In the future, we will continue to cover these topics and more such as the city council’s decision to change the ward boundaries and the appeals filed with the Ontario Municipal Board, which includes the potential for student neighbourhoods to move into other wards and split the student vote.

The purpose is to help you make an informed decision. That comes with the assumption that you will make a decision in the first place.

In the 2014 Hamilton municipal election, ward 1, encompassing the west end of Hamilton where a significant portion of McMaster students lived, had 21,770 registered voters. Only 8,870 votes were cast. The current councillor, Aidan Johnson, won by 640 votes.

The mayoral election had a total of 122,756 votes with Fred Eisenberger winning by 10,314.

Students at McMaster have the capability to rock the vote and radically alter the results for the wards they are in and the city as a whole off of numbers alone. A motivated student base would be able to demand any changes the city could provide and continuously put pressure on city council to fix any number of things about Hamilton that negatively affects McMaster.

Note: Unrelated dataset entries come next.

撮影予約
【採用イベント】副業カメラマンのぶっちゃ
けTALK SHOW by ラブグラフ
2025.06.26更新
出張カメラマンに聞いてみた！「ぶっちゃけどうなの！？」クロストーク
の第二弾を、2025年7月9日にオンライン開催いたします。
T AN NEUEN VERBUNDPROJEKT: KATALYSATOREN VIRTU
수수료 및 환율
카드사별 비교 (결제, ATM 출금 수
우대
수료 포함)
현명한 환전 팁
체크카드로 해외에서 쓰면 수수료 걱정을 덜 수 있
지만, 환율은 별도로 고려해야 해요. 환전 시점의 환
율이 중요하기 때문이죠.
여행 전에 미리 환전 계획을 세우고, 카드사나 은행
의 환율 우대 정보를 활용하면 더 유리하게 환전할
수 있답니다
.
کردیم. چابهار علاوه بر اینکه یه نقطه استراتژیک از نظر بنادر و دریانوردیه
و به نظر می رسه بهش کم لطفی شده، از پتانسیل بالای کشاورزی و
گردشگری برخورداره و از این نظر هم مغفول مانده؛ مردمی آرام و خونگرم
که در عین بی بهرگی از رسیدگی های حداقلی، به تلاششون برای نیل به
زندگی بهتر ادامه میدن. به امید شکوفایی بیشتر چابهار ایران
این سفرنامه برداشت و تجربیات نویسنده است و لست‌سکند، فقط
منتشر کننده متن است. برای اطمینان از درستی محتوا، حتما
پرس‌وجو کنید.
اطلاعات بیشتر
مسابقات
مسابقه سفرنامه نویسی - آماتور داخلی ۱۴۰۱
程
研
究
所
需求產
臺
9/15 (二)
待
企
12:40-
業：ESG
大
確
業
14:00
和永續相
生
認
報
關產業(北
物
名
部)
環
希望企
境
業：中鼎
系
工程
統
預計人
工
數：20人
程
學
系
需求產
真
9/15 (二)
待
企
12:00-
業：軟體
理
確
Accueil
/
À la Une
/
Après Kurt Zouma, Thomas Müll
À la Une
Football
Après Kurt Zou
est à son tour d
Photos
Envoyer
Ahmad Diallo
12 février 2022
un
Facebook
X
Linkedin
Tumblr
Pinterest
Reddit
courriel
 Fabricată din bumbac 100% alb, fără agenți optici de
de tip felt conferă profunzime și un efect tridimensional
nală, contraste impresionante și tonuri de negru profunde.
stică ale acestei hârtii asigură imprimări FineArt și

As time goes on, I become more and more pessimistic that this will not happen. The assumption that McMaster students will not vote, likely an accurate one, has resulted in decisions that do not cater to McMaster students. I fully expect that we will be spending the next four years reporting on issues that could easily be solved if students bothered to care about the city they will be in for part or all of their post-secondary education.

The closer we get to next year’s elections, the more promises and policies you will see out of the city and other hopefuls to cater to demographics that they want voting for them. If you have been paying attention, you should have noticed this starting to increase long ago.

While the student union has become increasingly engaged in Hamilton advocacy over the course of the last year, it will take far more than that to get councillors to make promises to you and follow through with them.

There is plenty of time before the next election, but not a lot of time before candidates finalize their campaign strategies and policies. Act now, vote later or risk waiting and complaining about it when no one in city hall is listening anymore.